JAY – Carley Pomerleau’s bed was wheeled through her house to the dining room Wednesday where people had gathered who had helped her collect gifts for critically sick children in a Portland hospital.
Those who didn’t fit in the dining room stood in the kitchen or the living room.
They waited for the moment Carley, who turns 15 today, would see one of her dreams come true.
Nurses from the pediatric intensive care unit at Maine Medical Center in Portland were coming to collect the gifts because Carley has been too sick to deliver them herself.
Carley put her family and friends to work in December to gather soft blankets, games, DVDs, portable DVD players, audio books, sweat pants, notepads and other items to make a critically ill or dying child’s stay at the hospital more comfortable and interesting.
Carley established “Gifts from the Heart,” which also provides bags of items to keep patients’ siblings occupied.

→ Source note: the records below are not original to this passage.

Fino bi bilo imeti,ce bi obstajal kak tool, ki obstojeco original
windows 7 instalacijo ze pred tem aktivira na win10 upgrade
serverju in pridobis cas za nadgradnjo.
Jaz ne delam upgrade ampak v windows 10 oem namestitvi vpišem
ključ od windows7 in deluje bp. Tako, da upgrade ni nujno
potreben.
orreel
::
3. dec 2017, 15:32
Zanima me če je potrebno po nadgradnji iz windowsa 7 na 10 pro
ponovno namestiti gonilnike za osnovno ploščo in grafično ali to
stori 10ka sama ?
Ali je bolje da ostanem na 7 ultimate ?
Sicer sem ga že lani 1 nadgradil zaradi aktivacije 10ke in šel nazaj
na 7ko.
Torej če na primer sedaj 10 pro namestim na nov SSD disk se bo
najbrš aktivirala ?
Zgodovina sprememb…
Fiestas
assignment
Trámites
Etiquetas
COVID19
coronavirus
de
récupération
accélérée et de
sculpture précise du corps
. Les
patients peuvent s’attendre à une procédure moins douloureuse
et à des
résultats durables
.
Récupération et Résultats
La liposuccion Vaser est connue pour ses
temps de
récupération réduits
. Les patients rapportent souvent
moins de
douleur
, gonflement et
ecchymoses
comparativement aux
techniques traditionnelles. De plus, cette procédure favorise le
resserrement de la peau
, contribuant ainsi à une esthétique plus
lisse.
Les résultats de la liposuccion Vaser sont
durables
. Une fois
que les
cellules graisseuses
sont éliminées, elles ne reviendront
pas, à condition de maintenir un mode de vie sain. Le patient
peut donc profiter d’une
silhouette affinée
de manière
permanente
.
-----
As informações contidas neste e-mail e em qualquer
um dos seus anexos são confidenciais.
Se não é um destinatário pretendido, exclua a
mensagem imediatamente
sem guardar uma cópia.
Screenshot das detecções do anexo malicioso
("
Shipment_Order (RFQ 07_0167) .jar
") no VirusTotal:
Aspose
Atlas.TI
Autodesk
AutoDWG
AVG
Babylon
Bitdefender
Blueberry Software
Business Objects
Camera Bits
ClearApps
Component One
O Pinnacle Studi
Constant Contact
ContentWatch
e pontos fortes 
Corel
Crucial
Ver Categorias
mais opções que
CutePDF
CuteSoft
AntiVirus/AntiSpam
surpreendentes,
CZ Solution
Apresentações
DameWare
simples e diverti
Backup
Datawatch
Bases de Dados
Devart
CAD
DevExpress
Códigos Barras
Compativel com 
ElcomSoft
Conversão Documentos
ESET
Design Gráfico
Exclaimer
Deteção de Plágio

Carley has been in and out of the hospital herself many times since she was a child and knows what it’s like to be bored in the hospital, Carley said.
She has myopathy, which causes weak muscles. That spurred scoliosis, or curvature of the spine, and she has developed an unknown muscular dystrophy. She has to use a respiratory machine or a portable lung while sleeping to help her exhale.
She is bedridden and on medication to help with the pain in her nerves and muscles.
Carley had wanted to deliver the gifts herself on Valentine’s Day, but she was in the hospital herself and couldn’t make it.
As word spread about Carley’s project, more people started donating, including the Jay Parent Teachers Organization, Carley’s classmates, the Farmington Emblem Club, churches and individuals.
Carley’s mother, Dianna Pomerleau, said Wednesday that they received donations from people they didn’t even know. They have more than 50 bags full of donated items, and they plan to keep the effort going.
There was so much chatter in the house Wednesday that you had to lean close to Carley to hear what she was saying.
“I didn’t expect it to be this big,” Carley said of the gathering.
She said she was hoping to expand the program to be able to send gifts to the children in the pediatrics unit at Central Maine Medical Center in Lewiston.
As a group of friends stopped to talk to Carley, her mother said that Carley is doing “OK.”
“She’s on a lot of medicine to help with pain,” Pomerleau said. “She wanted to go back to school.”
Once the nurses arrived from the hospital, Carley’s father announced that Carley had something to say.
“I’d like to thank everyone for their participation and for all the hours you put into this,” Carley said. “Thank you very, very much. … I hope it will make the time less tedious and boring (for children in the hospital).”
“No offense guys,” Carley said as she tipped her head back to where the nurses were standing, prompting those gathered to erupt in laughter.